A Dancer’s Life

A
The lights in the theater fail. The long racks
Of costumes abandoned by the other dancers
Trouble Celeste. The conductor asks
If she is sad because autumn is coming on,

But when autumn comes she is merely pregnant and bored.
On her way back from the holidays, a man
Who appears to have no face rattles the door
To her compartment. How disgusting, she thinks;

How disgusting it always must be to grow old.
Dusk falls, and a few drops of rain.
On the train window trembles the blurred
Reflection of her own transparent beauty,

And through this, beautiful ruined cities passing,
dark forests, and people everywhere
Pacing on lighted platforms, some
Beating their children, some apparently dancing.

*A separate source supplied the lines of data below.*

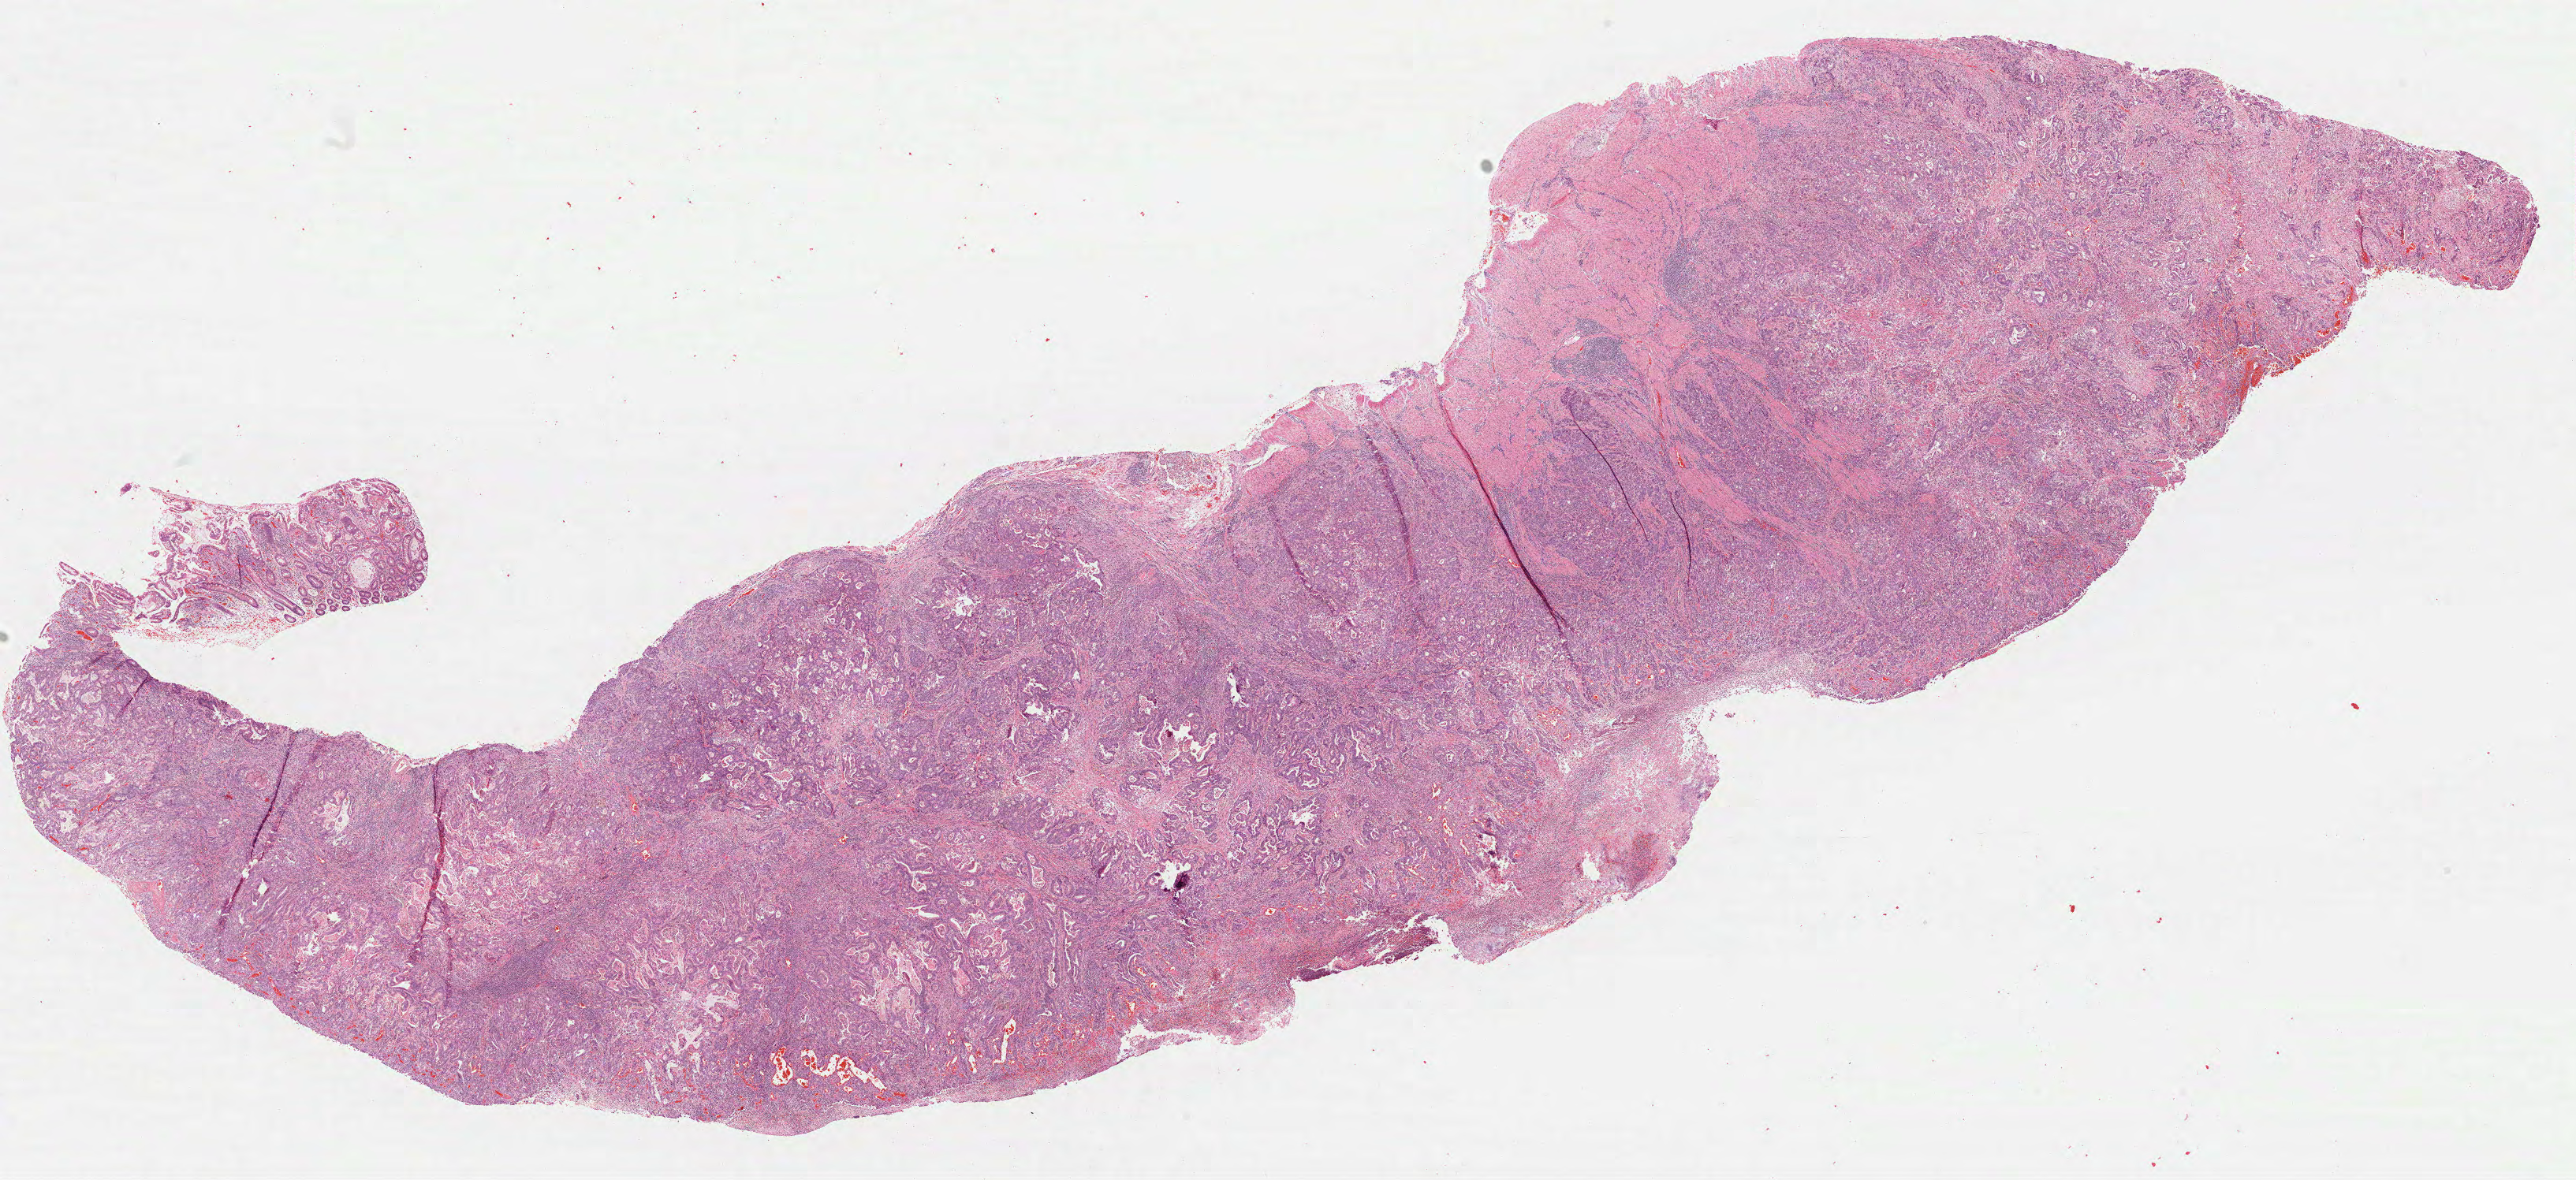
Hematoxylin and eosin (H&E) stained whole-slide image — whole scanned area (about 26.3 x 12.1 mm) shown as a low-resolution overview, formalin-fixed paraffin-embedded (FFPE) diagnostic section, stomach, primary tumour sample. Patient: male, age at initial diagnosis 79 years. Histologic grade: G3 (poorly differentiated).
- AJCC pathologic stage: IIIC (7th edition)
- lymph nodes positive (case pathology): 14 of 14 examined
- histologic diagnosis: Adenocarcinoma, NOS (gastric antrum)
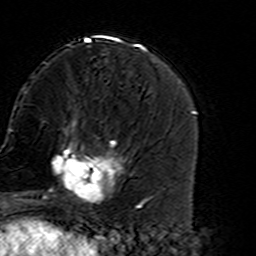
Breast MRI (dynamic contrast-enhanced), one axial slice. Slice 55 of 160 in the series (ordered by position). Cropped to one breast. Dynamic contrast-enhanced series, time point 2 of 7 at this slice position (early post-contrast). 3 T. TE 4.6 ms, TR 7.4 ms. 256 × 256 image matrix. Female patient.
Outlined on this slice (semi-automatically segmented with operator editing):
- enhancing-tissue mask used for the functional tumour volume (all voxels passing the contrast-enhancement thresholds inside the analysis volume; usually the tumour): bounding box [x1, y1, x2, y2] px = [45, 135, 127, 212]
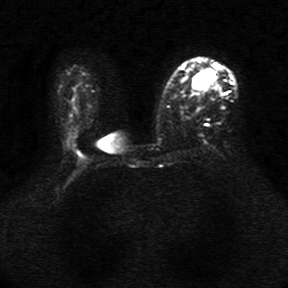
Breast MRI, one axial slice. Slice 21 of 34 in the series (ordered by position). Diffusion-weighted series; image 2 of 4 stored at this slice position (different b-values; order by instance number). 1.5 T. 5 mm slice thickness. 288 × 288 image matrix, field of view 340 × 340 mm. Female patient.
Structures marked on this image (outlined manually by an expert reader):
- tumour on diffusion-weighted imaging: bounding box [x1, y1, x2, y2] px = [193, 74, 206, 88]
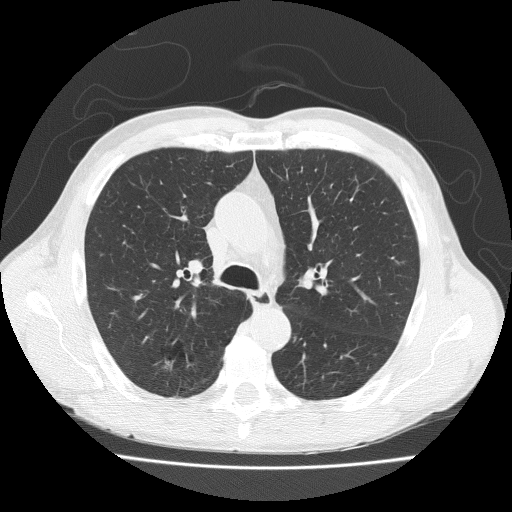
Chest CT (low-dose screening protocol), one axial image. Baseline annual screen. Lung window (W 1500 / L -600 HU). Lung (sharp) reconstruction kernel (FC51). Slice 69 of 203 in the series. Male, age 73 years at enrolment.
Expert-annotated lung lesion, bounding box [x1, y1, x2, y2] px = [145, 338, 197, 386]. Screening reader's record for this exam: no non-calcified nodule ≥4 mm recorded.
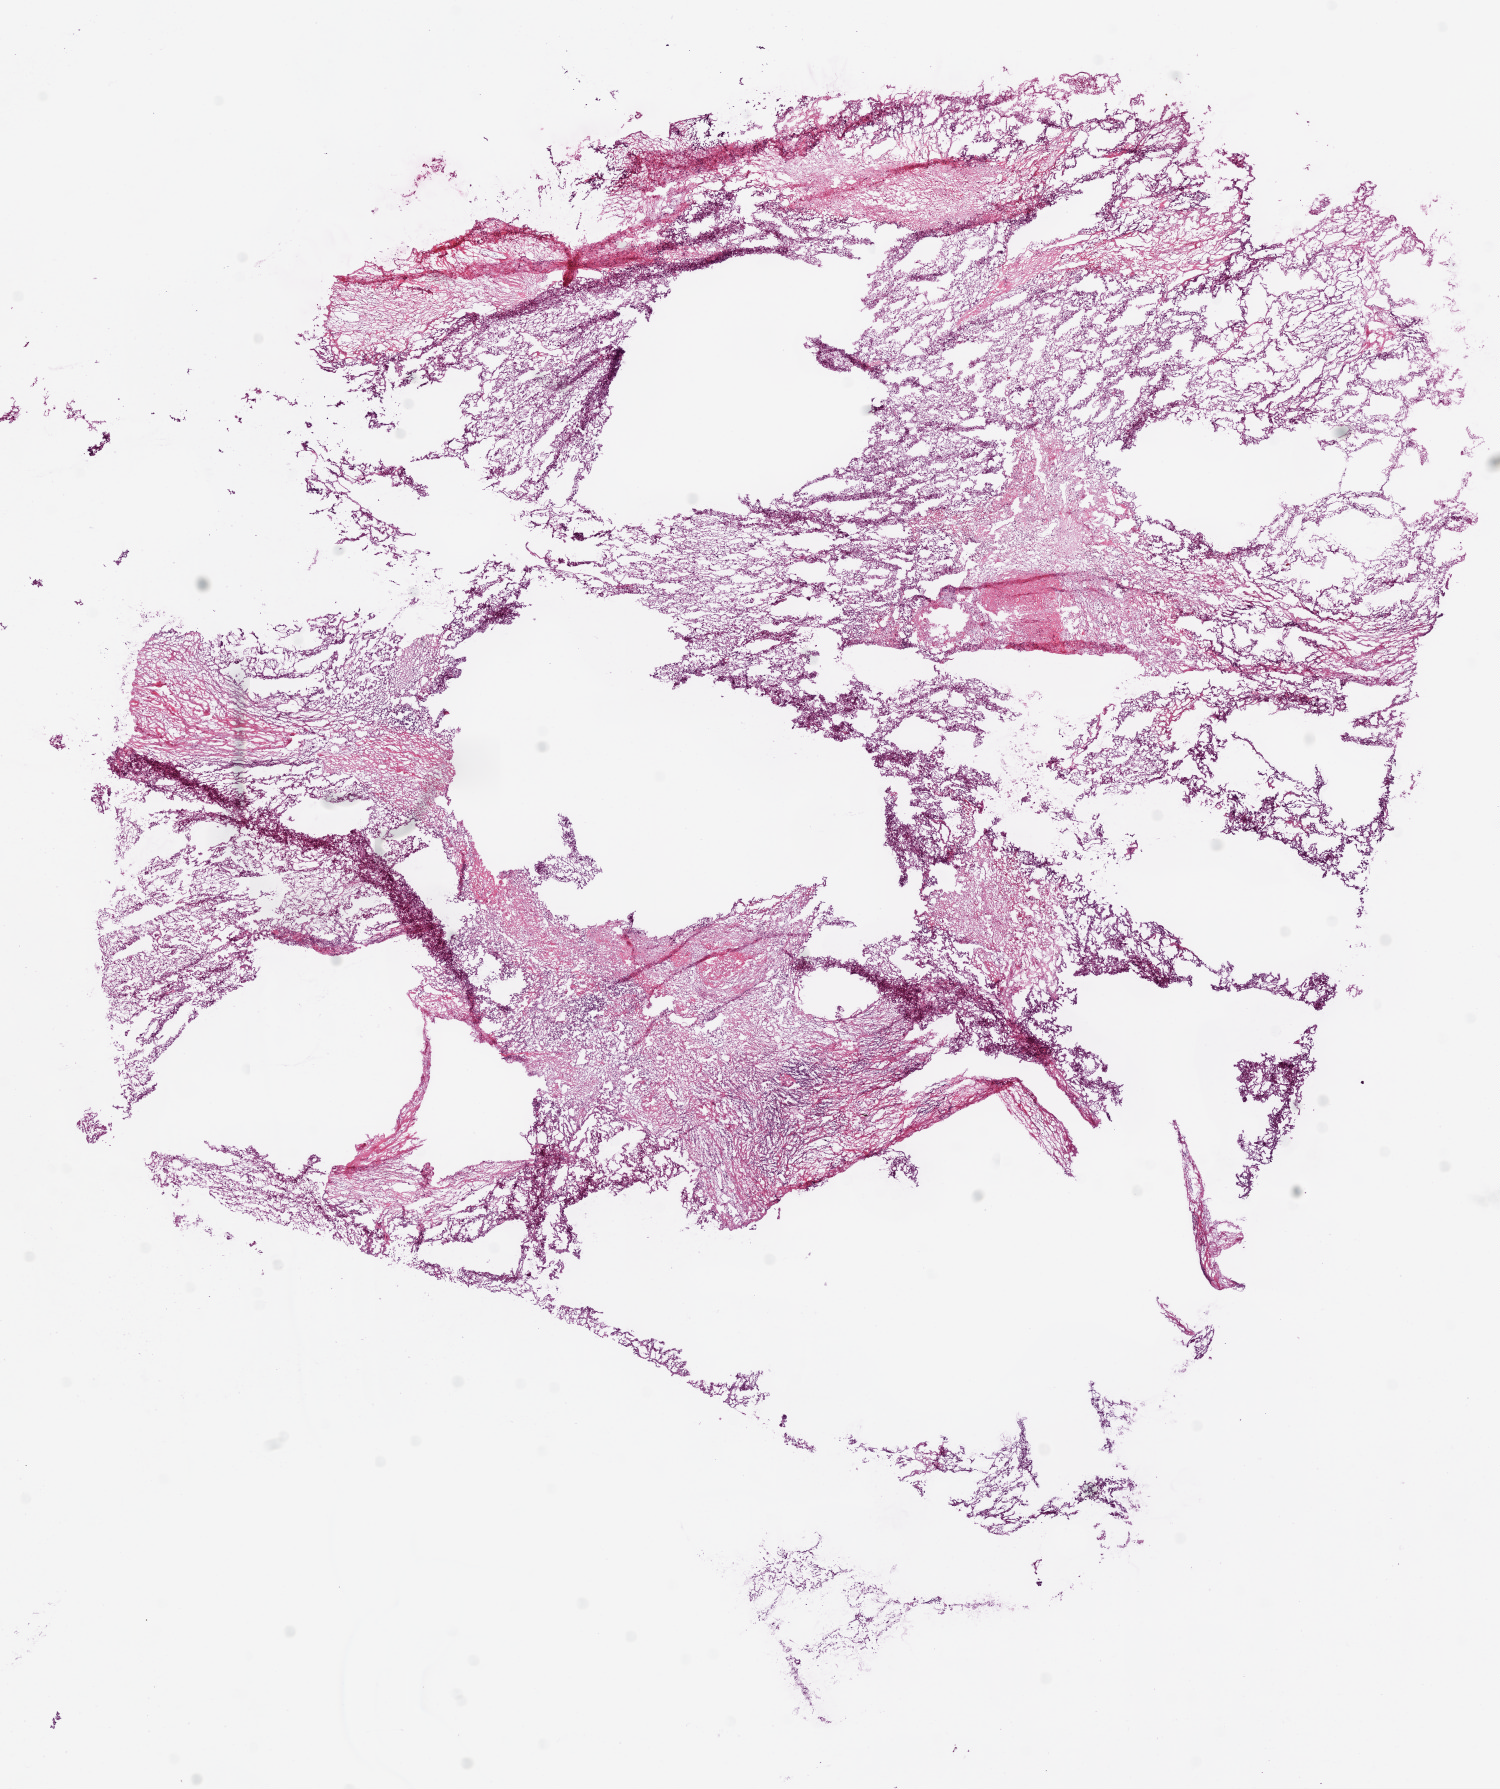
Whole-slide histology image, Hematoxylin and eosin (H&E) stained — low-resolution overview of the scanned area, about 12.0 x 14.4 mm; frozen section; primary tumour sample from the kidney. Patient: male, age at initial diagnosis 59 years. Histologic grade: G2 (moderately differentiated). Pathologist review of this section (percent, as recorded): tumour cells 82%, tumour nuclei 85%, normal cells 0%, stromal cells 18%, necrosis 0%.
Laterality: right. Histologic diagnosis: Clear cell adenocarcinoma, NOS. AJCC pathologic stage: III.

The costumes of the dancers sway in the chill darkness.
Now sinking into sleep is like sinking again
Into the lake of her youth. Her parents
Lean from the rail of a ferryboat waving, waving,

As the boat glides farther out across the waves.
No one, it seems, is meeting her at the station.
The city is frozen. She warms herself
In the pink and scented twilight of a bar.

The waiter who serves her is young. She nods assent.
The conversation dies in bed. Later,
She hurries off to rehearsal. In the lobby,
Dizzy still with the weight of her own body,

She waits, surrounded by huge stills of herself
And bright posters announcing events to come.
Her life—she feels it closing about her now
Like a small theater, empty, without lights.